I’m impressed with the celebration. Everyone had flags, and there was a temporary amusement park built in one of the schools in town. I was pampered with sweets, and I even got two cute stuffed toys, but after about a couple of hours, we decided to go back home and relax, as tomorrow is another working day! 😉
After two episodes of The Band of Brothers, I decided to make the day more productive. So here I am, writing about the last leg of my trip to Brussels, the “battleground of Europe” and the comic city. If you missed the first entries:
- Bedazzling Belgium and the Big Bang theory
- Bedazzling Belgium: Of waffles and fries and the Belgian Beer Weekend
- Bedazzling Belgium: A Walking Tour Around the Capital of Europe
- Bedazzling Belgium: Of royal palaces and bizarre buildings
So, why is Brussels dubbed as the comic city? Well, it is home to many famous comic strips, such as The Adventures of Tintin by Hergé (Georges Remi (1907–1983)) and The Smurfs by Peyo (Pierre Culliford (1928-1992)).
The city also has a route which features 30 murals on buildings and walls scattered all over the city! Well, my host Jos and I didn’t really followed the route due to lack of time, but we managed to celebrate with comic enthusiasts during the 5th Annual Comic Strip Festival.
The festival is held for 2-3 days, usually on a weekend. During our visit, we had fun going through long bazaar tents with comic book sales, book signings, conferences, exhibitions, and workshops among others! There were also huge fans wearing their favorite comic hero costumes.
I grew up liking comic books, but I’m more familiar with Filipino comic characters and storylines. Nevertheless, I know international characters as well, so I did not feel out of place at the festival grounds. The Comic Strip Fest is usually culminated with the Balloon’s Day Parade! Here are some shots I’ve taken:
The weather was gloomy during our visit, but the colorful parade really made it lively! It was also overwhelming to see comic book fans unite and dress up and be merry. The Belgians and visitor tourists did not hesitate to smile back and/or greet me, and I think it was very pleasant. My host was also a comic book fan, so he was so excited to join the people and celebrate the success of comic books in Belgium. By the way, I think it’s worthwhile to mention the comics boom started during and after the World Wars, when the Belgians (and the others parts of Europe) hopelessly turned to escapism.

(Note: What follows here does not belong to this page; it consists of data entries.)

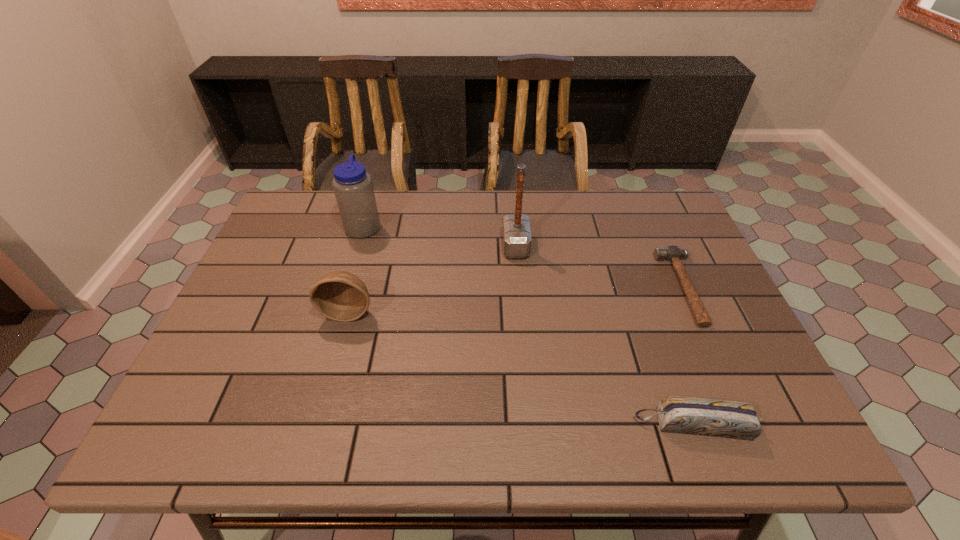
Identify the location of the third object from left to right. (517, 239).

At what (x,y) coordinates should I click in order to perform the action: click on the left hammer. Please return your answer as a coordinate pair (x, y). The height and width of the screenshot is (540, 960). Looking at the image, I should click on (517, 239).

Where is `water bottle`? The height and width of the screenshot is (540, 960). water bottle is located at coordinates (352, 185).

In order to click on bowl in this screenshot , I will do `click(341, 296)`.

In order to click on the fourth tallest object in this screenshot , I will do `click(730, 419)`.

At what (x,y) coordinates should I click in order to perform the action: click on pencil box. Please return your answer as a coordinate pair (x, y). Image resolution: width=960 pixels, height=540 pixels. Looking at the image, I should click on coord(730,419).

Where is `the shortest object`? Image resolution: width=960 pixels, height=540 pixels. the shortest object is located at coordinates (672, 253).

You are a GUI agent. You are given a task and a screenshot of the screen. Output one action in this format:
    pyautogui.click(x=<x>, y=<y>)
    Task: Click on the right hammer
    The image size is (960, 540).
    Given the screenshot: What is the action you would take?
    pyautogui.click(x=672, y=253)

Where is `blank space located on the striking surface of the taller hammer`? This screenshot has height=540, width=960. blank space located on the striking surface of the taller hammer is located at coordinates (407, 246).

Where is `free space located on the striking surface of the taller hammer`? free space located on the striking surface of the taller hammer is located at coordinates (435, 246).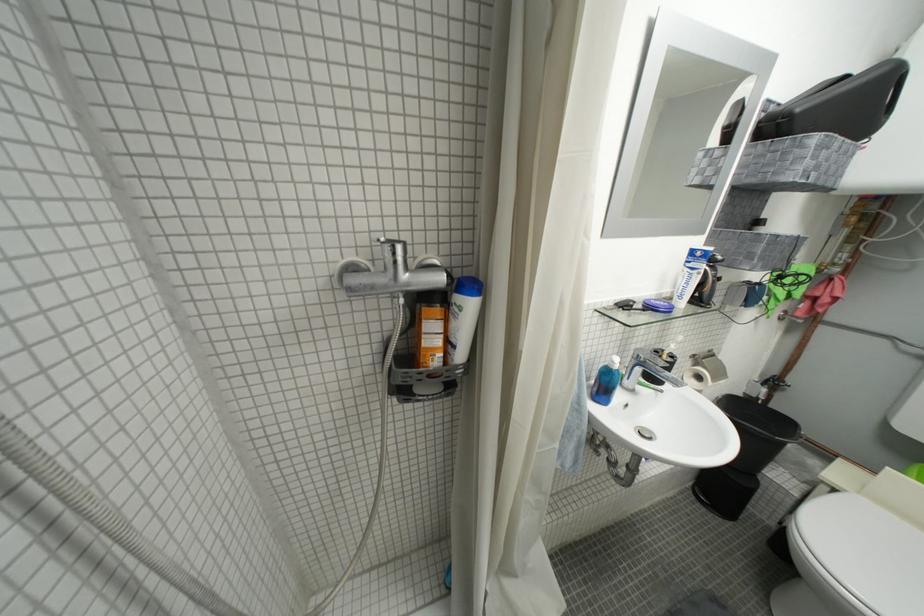
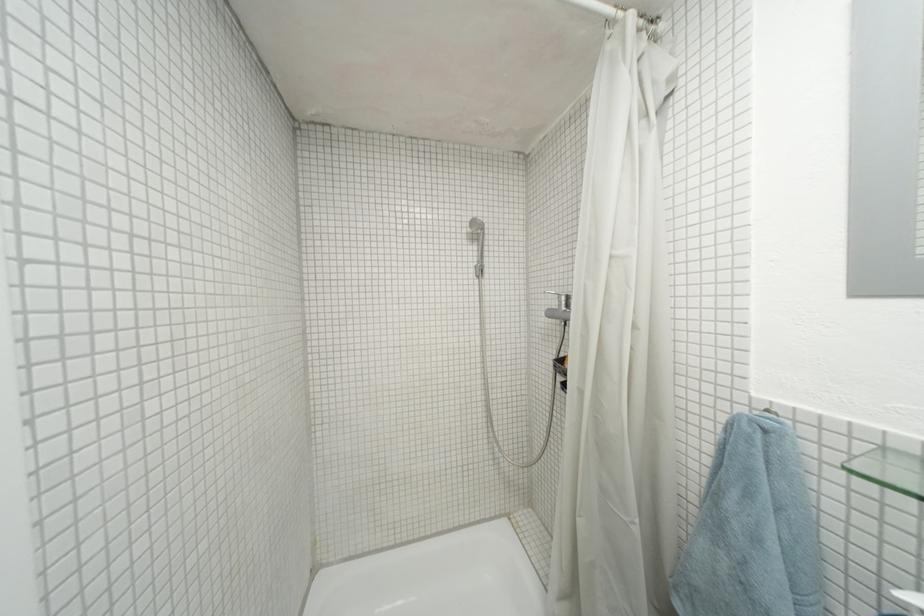
Question: The camera is either moving clockwise (left) or counter-clockwise (right) around the object. The first image is from the beginning of the video and the second image is from the end. Is the camera moving left or right when shooting the video?

Choices:
 (A) Left
 (B) Right

Answer: (B)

If you want to read more about the Comic Book Festival, especially when it will be held this 2016, visit: http://visitbrussels.be/bitc/BE_en/comics-festival/content/27323/brussels-hosts-the-5th-comic-strip-festival.do
Sånn. 🙂 I really enjoyed my visit to the small country of Belgium. It was a memorable weekend, especially that it was the first time I met someone (who I first met online) in person. It was both terrifying and fulfilling at the same time, especially when your positive judgment about a person turns out to be true. So all thanks to my friend Jos for making the trip possible. 😉 And oh, we also went across the border and visited the southern part of the Netherlands by car. More on that on my next entries.
Before I flew back to Denmark, we caught these children singing on stage set by the train station. How lovely was that?
There you have it. I wish I could visit Belgium again and see more of the country. Cheers to that! And cheers to Norway on its Constitution Day!